BANDAR LAMPUNG — Rangkaian kegiatan diawali dengan seminar edukasi kepalangmerahan bertajuk 'Kenali Darahmu, Jaga Kesehatannya, Selamatkan Kehidupan' di Auditorium Ar-Raihan, Senin (24/8). Tiga pemateri dari Pengurus PMI Provinsi Lampung dihadirkan, yakni Hardiyanto Luke Silalahi (Ketua Bidang Pelayanan Darah), Ade Iskandar Bunari (Ketua Bidang Kerja Sama dan Kemitraan), serta dr. Vitra Fenisof Arza (Kepala Bagian Pemastian Mutu Darah UDD PMI).
Makna di Balik Nama Aksi Merah Putih
Kepala SMA IT Ar-Raihan Bandar Lampung, Ahmad Sofwan, M.Pd.I., menjelaskan bahwa penamaan 'Aksi Merah Putih' sarat makna. Unsur 'Merah' melambangkan aksi kemanusiaan donor darah, sementara 'Putih' bertepatan dengan momen suci peringatan Hari Raya Maulid Nabi Muhammad SAW 1448 H.
"Selain memperingati Maulid Nabi Muhammad SAW, kegiatan sosial ini sekaligus dirangkaikan untuk menyemarakkan HUT ke-20 Sekolah Ar-Raihan, HUT ke-81 Kemerdekaan Republik Indonesia, serta Hari Ulang Tahun PMI," ujar Ahmad Sofwan.
Puncak Kegiatan: Donor Darah dan Cek Kesehatan Gratis
Memasuki hari kedua, Selasa (25/8), puncak acara berlangsung di Kompleks Sekolah Ar-Raihan mulai pukul 08.00 hingga 12.00 WIB. Warga sekitar dan keluarga besar sekolah dapat mengikuti donor darah serta memanfaatkan layanan pemeriksaan kesehatan tanpa biaya.
Ketua Bidang Kerja Sama dan Kemitraan PMI Lampung, Ade Iskandar Bunari, S.E., mengapresiasi inisiatif sekolah tersebut. Menurutnya, aksi donor darah adalah kegiatan kemanusiaan yang termurah sekaligus paling mulia untuk membantu memperpanjang harapan hidup sesama.

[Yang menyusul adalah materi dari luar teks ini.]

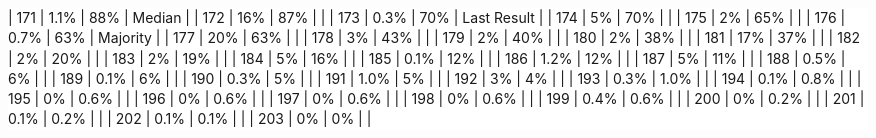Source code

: | 171 | 1.1% | 88% | Median |
| 172 | 16% | 87% |  |
| 173 | 0.3% | 70% | Last Result |
| 174 | 5% | 70% |  |
| 175 | 2% | 65% |  |
| 176 | 0.7% | 63% | Majority |
| 177 | 20% | 63% |  |
| 178 | 3% | 43% |  |
| 179 | 2% | 40% |  |
| 180 | 2% | 38% |  |
| 181 | 17% | 37% |  |
| 182 | 2% | 20% |  |
| 183 | 2% | 19% |  |
| 184 | 5% | 16% |  |
| 185 | 0.1% | 12% |  |
| 186 | 1.2% | 12% |  |
| 187 | 5% | 11% |  |
| 188 | 0.5% | 6% |  |
| 189 | 0.1% | 6% |  |
| 190 | 0.3% | 5% |  |
| 191 | 1.0% | 5% |  |
| 192 | 3% | 4% |  |
| 193 | 0.3% | 1.0% |  |
| 194 | 0.1% | 0.8% |  |
| 195 | 0% | 0.6% |  |
| 196 | 0% | 0.6% |  |
| 197 | 0% | 0.6% |  |
| 198 | 0% | 0.6% |  |
| 199 | 0.4% | 0.6% |  |
| 200 | 0% | 0.2% |  |
| 201 | 0.1% | 0.2% |  |
| 202 | 0.1% | 0.1% |  |
| 203 | 0% | 0% |  |
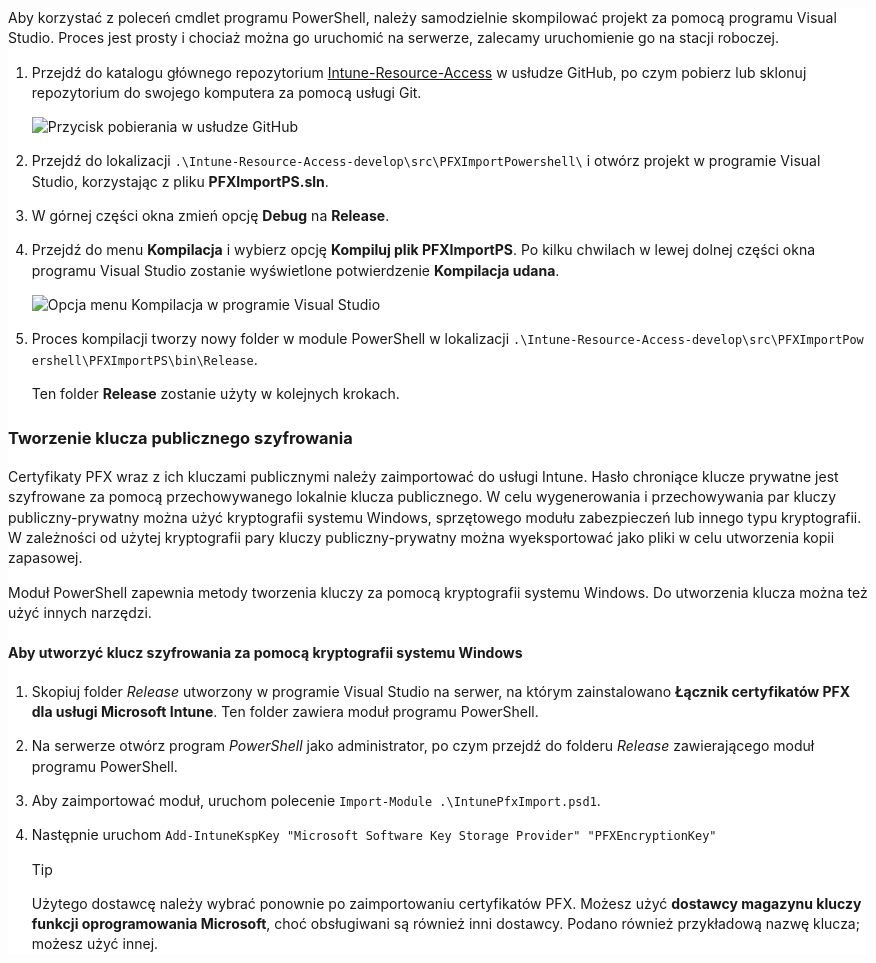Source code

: Aby korzystać z poleceń cmdlet programu PowerShell, należy samodzielnie skompilować projekt za pomocą programu Visual Studio. Proces jest prosty i chociaż można go uruchomić na serwerze, zalecamy uruchomienie go na stacji roboczej.  

1. Przejdź do katalogu głównego repozytorium [Intune-Resource-Access](https://github.com/microsoft/Intune-Resource-Access) w usłudze GitHub, po czym pobierz lub sklonuj repozytorium do swojego komputera za pomocą usługi Git.

   ![Przycisk pobierania w usłudze GitHub](./media/certificates-imported-pfx-configure/github-download.png)

2. Przejdź do lokalizacji `.\Intune-Resource-Access-develop\src\PFXImportPowershell\` i otwórz projekt w programie Visual Studio, korzystając z pliku **PFXImportPS.sln**.

3. W górnej części okna zmień opcję **Debug** na **Release**.

4. Przejdź do menu **Kompilacja** i wybierz opcję **Kompiluj plik PFXImportPS**. Po kilku chwilach w lewej dolnej części okna programu Visual Studio zostanie wyświetlone potwierdzenie **Kompilacja udana**.

   ![Opcja menu Kompilacja w programie Visual Studio](./media/certificates-imported-pfx-configure/vs-build-release.png)

5. Proces kompilacji tworzy nowy folder w module PowerShell w lokalizacji `.\Intune-Resource-Access-develop\src\PFXImportPowershell\PFXImportPS\bin\Release`.

   Ten folder **Release** zostanie użyty w kolejnych krokach.

### <a name="create-the-encryption-public-key"></a>Tworzenie klucza publicznego szyfrowania

Certyfikaty PFX wraz z ich kluczami publicznymi należy zaimportować do usługi Intune. Hasło chroniące klucze prywatne jest szyfrowane za pomocą przechowywanego lokalnie klucza publicznego. W celu wygenerowania i przechowywania par kluczy publiczny-prywatny można użyć kryptografii systemu Windows, sprzętowego modułu zabezpieczeń lub innego typu kryptografii.  W zależności od użytej kryptografii pary kluczy publiczny-prywatny można wyeksportować jako pliki w celu utworzenia kopii zapasowej.

Moduł PowerShell zapewnia metody tworzenia kluczy za pomocą kryptografii systemu Windows. Do utworzenia klucza można też użyć innych narzędzi.  

#### <a name="to-create-the-encryption-key-using-windows-cryptography"></a>Aby utworzyć klucz szyfrowania za pomocą kryptografii systemu Windows

1. Skopiuj folder *Release* utworzony w programie Visual Studio na serwer, na którym zainstalowano **Łącznik certyfikatów PFX dla usługi Microsoft Intune**. Ten folder zawiera moduł programu PowerShell.

2. Na serwerze otwórz program *PowerShell* jako administrator, po czym przejdź do folderu *Release* zawierającego moduł programu PowerShell.

3. Aby zaimportować moduł, uruchom polecenie `Import-Module .\IntunePfxImport.psd1`.

4. Następnie uruchom `Add-IntuneKspKey "Microsoft Software Key Storage Provider" "PFXEncryptionKey"`

   > [!TIP]
   > Użytego dostawcę należy wybrać ponownie po zaimportowaniu certyfikatów PFX. Możesz użyć **dostawcy magazynu kluczy funkcji oprogramowania Microsoft**, choć obsługiwani są również inni dostawcy. Podano również przykładową nazwę klucza; możesz użyć innej.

Kebutuhan Darah PMI Lampung Capai 200 Kantong per Hari
Kegiatan ini menjadi penting mengingat kebutuhan darah di Provinsi Lampung terbilang tinggi. PMI Lampung membutuhkan sekitar 200 kantong darah setiap harinya untuk memenuhi permintaan dari berbagai fasilitas kesehatan.
Aksi sosial yang dipusatkan di Kompleks Sekolah Ar-Raihan ini merupakan bentuk perwujudan visi sekolah untuk berkontribusi langsung bagi masyarakat. Sekolah berharap kegiatan serupa bisa menjadi agenda rutin, tidak hanya untuk memperingati momen tertentu tetapi juga sebagai gerakan berkelanjutan dalam membantu sesama.